=== REQUIRED WORK ===
Exactly as given, restate each record that follows.

=== EXCERPTED RECORDS ===
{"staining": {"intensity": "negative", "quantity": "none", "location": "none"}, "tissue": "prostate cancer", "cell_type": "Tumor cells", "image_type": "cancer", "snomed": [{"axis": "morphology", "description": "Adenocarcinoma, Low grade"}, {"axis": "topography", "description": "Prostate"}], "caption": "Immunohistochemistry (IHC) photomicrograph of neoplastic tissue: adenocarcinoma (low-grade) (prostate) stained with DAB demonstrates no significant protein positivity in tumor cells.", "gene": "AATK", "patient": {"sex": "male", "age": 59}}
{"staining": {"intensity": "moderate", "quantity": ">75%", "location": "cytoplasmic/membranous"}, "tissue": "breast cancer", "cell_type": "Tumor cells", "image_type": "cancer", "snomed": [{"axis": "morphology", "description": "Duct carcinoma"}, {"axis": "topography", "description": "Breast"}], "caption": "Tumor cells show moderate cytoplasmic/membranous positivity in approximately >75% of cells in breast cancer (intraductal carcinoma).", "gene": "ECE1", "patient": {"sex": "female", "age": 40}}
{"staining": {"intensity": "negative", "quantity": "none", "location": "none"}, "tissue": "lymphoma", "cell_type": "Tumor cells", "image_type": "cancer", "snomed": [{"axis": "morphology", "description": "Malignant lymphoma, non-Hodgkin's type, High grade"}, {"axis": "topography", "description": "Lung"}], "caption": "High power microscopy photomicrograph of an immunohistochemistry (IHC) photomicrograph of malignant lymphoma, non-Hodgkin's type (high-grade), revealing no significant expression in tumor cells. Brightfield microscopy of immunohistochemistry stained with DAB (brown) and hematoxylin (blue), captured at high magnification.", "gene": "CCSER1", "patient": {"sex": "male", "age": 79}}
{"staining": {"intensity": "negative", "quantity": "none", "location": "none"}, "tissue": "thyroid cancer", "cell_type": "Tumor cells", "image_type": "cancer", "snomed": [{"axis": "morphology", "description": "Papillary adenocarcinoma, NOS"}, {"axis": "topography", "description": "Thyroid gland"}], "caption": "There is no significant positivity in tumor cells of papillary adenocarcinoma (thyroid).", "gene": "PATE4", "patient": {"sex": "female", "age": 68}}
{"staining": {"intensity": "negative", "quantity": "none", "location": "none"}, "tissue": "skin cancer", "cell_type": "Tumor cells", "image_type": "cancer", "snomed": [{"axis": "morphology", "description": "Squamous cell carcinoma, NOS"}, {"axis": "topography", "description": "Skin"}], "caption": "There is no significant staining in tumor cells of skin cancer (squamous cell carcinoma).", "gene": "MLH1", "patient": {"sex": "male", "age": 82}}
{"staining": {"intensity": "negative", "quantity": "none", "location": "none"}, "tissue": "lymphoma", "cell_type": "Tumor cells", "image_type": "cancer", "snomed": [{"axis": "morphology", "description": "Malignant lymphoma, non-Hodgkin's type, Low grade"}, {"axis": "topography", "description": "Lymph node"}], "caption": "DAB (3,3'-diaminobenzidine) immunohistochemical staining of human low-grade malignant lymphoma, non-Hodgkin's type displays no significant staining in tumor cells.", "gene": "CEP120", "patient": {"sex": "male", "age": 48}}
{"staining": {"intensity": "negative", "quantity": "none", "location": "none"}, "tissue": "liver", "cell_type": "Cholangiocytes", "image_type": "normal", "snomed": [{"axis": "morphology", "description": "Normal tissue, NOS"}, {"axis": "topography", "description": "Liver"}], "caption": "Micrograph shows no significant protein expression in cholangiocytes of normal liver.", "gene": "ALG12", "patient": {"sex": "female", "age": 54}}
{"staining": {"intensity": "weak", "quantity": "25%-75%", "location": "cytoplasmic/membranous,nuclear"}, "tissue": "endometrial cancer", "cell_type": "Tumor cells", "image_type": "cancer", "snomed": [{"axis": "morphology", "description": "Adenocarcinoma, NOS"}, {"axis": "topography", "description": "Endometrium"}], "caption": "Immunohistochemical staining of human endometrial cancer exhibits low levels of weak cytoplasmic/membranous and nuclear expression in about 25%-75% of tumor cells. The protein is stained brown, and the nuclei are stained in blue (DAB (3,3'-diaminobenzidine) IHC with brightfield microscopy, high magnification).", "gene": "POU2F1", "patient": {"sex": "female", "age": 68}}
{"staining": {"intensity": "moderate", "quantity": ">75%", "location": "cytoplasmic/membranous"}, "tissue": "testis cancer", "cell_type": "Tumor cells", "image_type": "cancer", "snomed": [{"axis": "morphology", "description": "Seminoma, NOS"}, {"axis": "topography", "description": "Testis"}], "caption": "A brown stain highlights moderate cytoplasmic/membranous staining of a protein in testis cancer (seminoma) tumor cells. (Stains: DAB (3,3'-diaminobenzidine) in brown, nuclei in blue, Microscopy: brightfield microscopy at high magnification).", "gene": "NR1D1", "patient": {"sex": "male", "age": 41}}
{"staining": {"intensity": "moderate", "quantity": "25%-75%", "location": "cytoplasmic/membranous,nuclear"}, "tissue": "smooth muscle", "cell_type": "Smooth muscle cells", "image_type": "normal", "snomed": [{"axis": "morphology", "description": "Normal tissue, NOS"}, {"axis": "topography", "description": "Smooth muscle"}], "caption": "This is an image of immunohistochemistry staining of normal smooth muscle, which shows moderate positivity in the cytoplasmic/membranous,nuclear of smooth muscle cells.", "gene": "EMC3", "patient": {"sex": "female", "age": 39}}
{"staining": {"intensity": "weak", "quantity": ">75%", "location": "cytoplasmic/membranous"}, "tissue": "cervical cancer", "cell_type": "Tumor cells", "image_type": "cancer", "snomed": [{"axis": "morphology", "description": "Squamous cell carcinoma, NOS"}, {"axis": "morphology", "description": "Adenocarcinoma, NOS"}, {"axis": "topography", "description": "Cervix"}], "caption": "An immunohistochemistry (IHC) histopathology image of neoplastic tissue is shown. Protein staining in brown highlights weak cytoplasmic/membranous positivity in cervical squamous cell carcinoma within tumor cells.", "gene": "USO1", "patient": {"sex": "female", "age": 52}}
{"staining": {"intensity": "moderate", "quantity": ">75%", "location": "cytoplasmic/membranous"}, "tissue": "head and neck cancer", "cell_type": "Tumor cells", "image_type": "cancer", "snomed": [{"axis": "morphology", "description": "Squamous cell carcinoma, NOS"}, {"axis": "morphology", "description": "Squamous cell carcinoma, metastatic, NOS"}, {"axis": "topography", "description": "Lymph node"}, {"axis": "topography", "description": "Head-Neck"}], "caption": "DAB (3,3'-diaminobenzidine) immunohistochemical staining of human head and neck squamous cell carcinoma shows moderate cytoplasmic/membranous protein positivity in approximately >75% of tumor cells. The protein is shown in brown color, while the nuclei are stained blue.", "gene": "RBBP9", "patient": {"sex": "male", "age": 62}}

=== RESULT OF THIS TASK ===
{"staining": {"intensity": "negative", "quantity": "none", "location": "none"}, "tissue": "prostate cancer", "cell_type": "Tumor cells", "image_type": "cancer", "snomed": [{"axis": "morphology", "description": "Adenocarcinoma, Low grade"}, {"axis": "topography", "description": "Prostate"}], "caption": "Immunohistochemistry (IHC) photomicrograph of neoplastic tissue: adenocarcinoma (low-grade) (prostate) stained with DAB demonstrates no significant protein positivity in tumor cells.", "gene": "AATK", "patient": {"sex": "male", "age": 59}}
{"staining": {"intensity": "moderate", "quantity": ">75%", "location": "cytoplasmic/membranous"}, "tissue": "breast cancer", "cell_type": "Tumor cells", "image_type": "cancer", "snomed": [{"axis": "morphology", "description": "Duct carcinoma"}, {"axis": "topography", "description": "Breast"}], "caption": "Tumor cells show moderate cytoplasmic/membranous positivity in approximately >75% of cells in breast cancer (intraductal carcinoma).", "gene": "ECE1", "patient": {"sex": "female", "age": 40}}
{"staining": {"intensity": "negative", "quantity": "none", "location": "none"}, "tissue": "lymphoma", "cell_type": "Tumor cells", "image_type": "cancer", "snomed": [{"axis": "morphology", "description": "Malignant lymphoma, non-Hodgkin's type, High grade"}, {"axis": "topography", "description": "Lung"}], "caption": "High power microscopy photomicrograph of an immunohistochemistry (IHC) photomicrograph of malignant lymphoma, non-Hodgkin's type (high-grade), revealing no significant expression in tumor cells. Brightfield microscopy of immunohistochemistry stained with DAB (brown) and hematoxylin (blue), captured at high magnification.", "gene": "CCSER1", "patient": {"sex": "male", "age": 79}}
{"staining": {"intensity": "negative", "quantity": "none", "location": "none"}, "tissue": "thyroid cancer", "cell_type": "Tumor cells", "image_type": "cancer", "snomed": [{"axis": "morphology", "description": "Papillary adenocarcinoma, NOS"}, {"axis": "topography", "description": "Thyroid gland"}], "caption": "There is no significant positivity in tumor cells of papillary adenocarcinoma (thyroid).", "gene": "PATE4", "patient": {"sex": "female", "age": 68}}
{"staining": {"intensity": "negative", "quantity": "none", "location": "none"}, "tissue": "skin cancer", "cell_type": "Tumor cells", "image_type": "cancer", "snomed": [{"axis": "morphology", "description": "Squamous cell carcinoma, NOS"}, {"axis": "topography", "description": "Skin"}], "caption": "There is no significant staining in tumor cells of skin cancer (squamous cell carcinoma).", "gene": "MLH1", "patient": {"sex": "male", "age": 82}}
{"staining": {"intensity": "negative", "quantity": "none", "location": "none"}, "tissue": "lymphoma", "cell_type": "Tumor cells", "image_type": "cancer", "snomed": [{"axis": "morphology", "description": "Malignant lymphoma, non-Hodgkin's type, Low grade"}, {"axis": "topography", "description": "Lymph node"}], "caption": "DAB (3,3'-diaminobenzidine) immunohistochemical staining of human low-grade malignant lymphoma, non-Hodgkin's type displays no significant staining in tumor cells.", "gene": "CEP120", "patient": {"sex": "male", "age": 48}}
{"staining": {"intensity": "negative", "quantity": "none", "location": "none"}, "tissue": "liver", "cell_type": "Cholangiocytes", "image_type": "normal", "snomed": [{"axis": "morphology", "description": "Normal tissue, NOS"}, {"axis": "topography", "description": "Liver"}], "caption": "Micrograph shows no significant protein expression in cholangiocytes of normal liver.", "gene": "ALG12", "patient": {"sex": "female", "age": 54}}
{"staining": {"intensity": "weak", "quantity": "25%-75%", "location": "cytoplasmic/membranous,nuclear"}, "tissue": "endometrial cancer", "cell_type": "Tumor cells", "image_type": "cancer", "snomed": [{"axis": "morphology", "description": "Adenocarcinoma, NOS"}, {"axis": "topography", "description": "Endometrium"}], "caption": "Immunohistochemical staining of human endometrial cancer exhibits low levels of weak cytoplasmic/membranous and nuclear expression in about 25%-75% of tumor cells. The protein is stained brown, and the nuclei are stained in blue (DAB (3,3'-diaminobenzidine) IHC with brightfield microscopy, high magnification).", "gene": "POU2F1", "patient": {"sex": "female", "age": 68}}
{"staining": {"intensity": "moderate", "quantity": ">75%", "location": "cytoplasmic/membranous"}, "tissue": "testis cancer", "cell_type": "Tumor cells", "image_type": "cancer", "snomed": [{"axis": "morphology", "description": "Seminoma, NOS"}, {"axis": "topography", "description": "Testis"}], "caption": "A brown stain highlights moderate cytoplasmic/membranous staining of a protein in testis cancer (seminoma) tumor cells. (Stains: DAB (3,3'-diaminobenzidine) in brown, nuclei in blue, Microscopy: brightfield microscopy at high magnification).", "gene": "NR1D1", "patient": {"sex": "male", "age": 41}}
{"staining": {"intensity": "moderate", "quantity": "25%-75%", "location": "cytoplasmic/membranous,nuclear"}, "tissue": "smooth muscle", "cell_type": "Smooth muscle cells", "image_type": "normal", "snomed": [{"axis": "morphology", "description": "Normal tissue, NOS"}, {"axis": "topography", "description": "Smooth muscle"}], "caption": "This is an image of immunohistochemistry staining of normal smooth muscle, which shows moderate positivity in the cytoplasmic/membranous,nuclear of smooth muscle cells.", "gene": "EMC3", "patient": {"sex": "female", "age": 39}}
{"staining": {"intensity": "weak", "quantity": ">75%", "location": "cytoplasmic/membranous"}, "tissue": "cervical cancer", "cell_type": "Tumor cells", "image_type": "cancer", "snomed": [{"axis": "morphology", "description": "Squamous cell carcinoma, NOS"}, {"axis": "morphology", "description": "Adenocarcinoma, NOS"}, {"axis": "topography", "description": "Cervix"}], "caption": "An immunohistochemistry (IHC) histopathology image of neoplastic tissue is shown. Protein staining in brown highlights weak cytoplasmic/membranous positivity in cervical squamous cell carcinoma within tumor cells.", "gene": "USO1", "patient": {"sex": "female", "age": 52}}
{"staining": {"intensity": "moderate", "quantity": ">75%", "location": "cytoplasmic/membranous"}, "tissue": "head and neck cancer", "cell_type": "Tumor cells", "image_type": "cancer", "snomed": [{"axis": "morphology", "description": "Squamous cell carcinoma, NOS"}, {"axis": "morphology", "description": "Squamous cell carcinoma, metastatic, NOS"}, {"axis": "topography", "description": "Lymph node"}, {"axis": "topography", "description": "Head-Neck"}], "caption": "DAB (3,3'-diaminobenzidine) immunohistochemical staining of human head and neck squamous cell carcinoma shows moderate cytoplasmic/membranous protein positivity in approximately >75% of tumor cells. The protein is shown in brown color, while the nuclei are stained blue.", "gene": "RBBP9", "patient": {"sex": "male", "age": 62}}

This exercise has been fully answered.